I don't think they are all British at all, they certainly weren't all British 10 years ago when one applied directly in the embassy and I don't see why that would have changed now but I don't think that's the problem. ECOs are heavily overworked, they go through god knows how many applications a day and they are after all only human. So it's a bit unreasonable to expect them to go through 50-100 documents in 10-15 minutes they have to make their decision and never make a mistake. The problem is that there is no quick complaints/appeals procedure and that it takes a long time. Ideally, since most of the money collected through visa application fees is pure profit, more people should be hired to go through the applications and they should be given more time in which to consider a single application. There should also be an easy and speedy way to review cases where the applicants believe they were rejected incorrectly, even if there was an additional charge for this service. I could be wrong but that's what I think...


----------



## _shel (Mar 2, 2014)

I agree with most of that but as for visa application fees being profit not so, the department runs at a loss. One ECO will be on a salary of £16-£30k regardless where they work in the world, double that for actual employment costs taking into account employers NI and pensions etc. Plus buildings, utilities, equipment, contracting services etc. It certainly isn't making a profit. 

Though they are definitely overworked. I know someone who works in the Liverpool office, he told us horror stories last year of the workload and empty posts that cant be filled due to a blockage on hiring due to the cuts. So he is doing his own cases and as many more as he can manage from unallocated cases. 

That said though depending on the quality, verifiability and if the other documents where actually included and in the required format means the statement I highlighted above may come into play. 

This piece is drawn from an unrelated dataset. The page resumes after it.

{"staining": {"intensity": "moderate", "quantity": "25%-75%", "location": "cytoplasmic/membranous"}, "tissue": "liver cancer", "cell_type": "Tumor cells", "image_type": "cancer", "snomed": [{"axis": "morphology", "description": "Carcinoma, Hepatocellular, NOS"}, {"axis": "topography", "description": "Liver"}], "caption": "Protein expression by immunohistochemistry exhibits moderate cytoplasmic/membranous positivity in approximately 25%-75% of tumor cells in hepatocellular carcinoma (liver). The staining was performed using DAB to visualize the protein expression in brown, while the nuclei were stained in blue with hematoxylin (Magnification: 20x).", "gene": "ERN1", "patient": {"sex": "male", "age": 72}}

Personally I dont think them being British or not has any bearing on it. If they were unable to fulfil the requirements of the job ie speak english they wouldn't be hired.


----------



## ashkevron (May 1, 2012)

There was something about it I've read in the newspapers a couple of years ago but I can't find the link now, it may not exist any more. All I could find was this

http://s9.postimg.org/v9gh5tedb/Clip.jpg

I clipped the image a bit but the document seems genuine. Don't know how things look when other types of visa applications from outside the UK add up but they don't seem to be losing much money if this is anything to go by... I've provided them with a 440% profit on my ILR application in October last year


----------



## Joppa (Sep 7, 2009)

Australia charge around £2,000 for skilled migrant visa.


----------



## _shel (Mar 2, 2014)

Australia has just increased spouse visa fees, it is now £3930 half that again for each child.

I paid almost £2k in 2009  they are rapidly increasing all their fees.


----------



## Joppa (Sep 7, 2009)

Makes UK fees quite reasonable in comparison, but isn't it the case that Australian fees include all future applications up to permanent residency?


----------



## ashkevron (May 1, 2012)

Joppa said:


> Australia charge around £2,000 for skilled migrant visa.


Well yes, but they have to find the funding somewhere to pay the people who are chasing crocodiles out of the shallows so beaches are safe and £2,000 is hardly enough to train a skilled crocodile hunter 

... I'm losing it, this 10 hour work session seems to be taking its toll...

Seriously though, as my ex-boyfriend used to say, let's try and look up to the people, countries and rules which try to make things and life better, not worse.


----------



## _shel (Mar 2, 2014)

Yes for spouses. Not so for some skilled visas but that fee for spouses covers the second application to ensure the relationship is ongoing. Forgot that had to be paid again in the UK, soneti more than one more time if the applicant doesnt have enough time in the UK. 

Expensive stuff this migration lark. The fees in themselves should be a sort of pre payment for health & welfare!


----------



## ashkevron (May 1, 2012)

> Expensive stuff this migration lark. The fees in themselves should be a sort of pre payment for health & welfare!


 We need an animated smiley for someone enthusiastically nodding their head!


----------



## Joppa (Sep 7, 2009)

Temporary partner visa (subclass 309) first, then permanent partner visa (subclass 100) 2 years later in Australia. Total cost A$4,630 (around £2,513). This is applying outside Australia. In-country application costs more, $6,865 (£3,733). 
Naturalisation fee is modest, only $260 (£141).


----------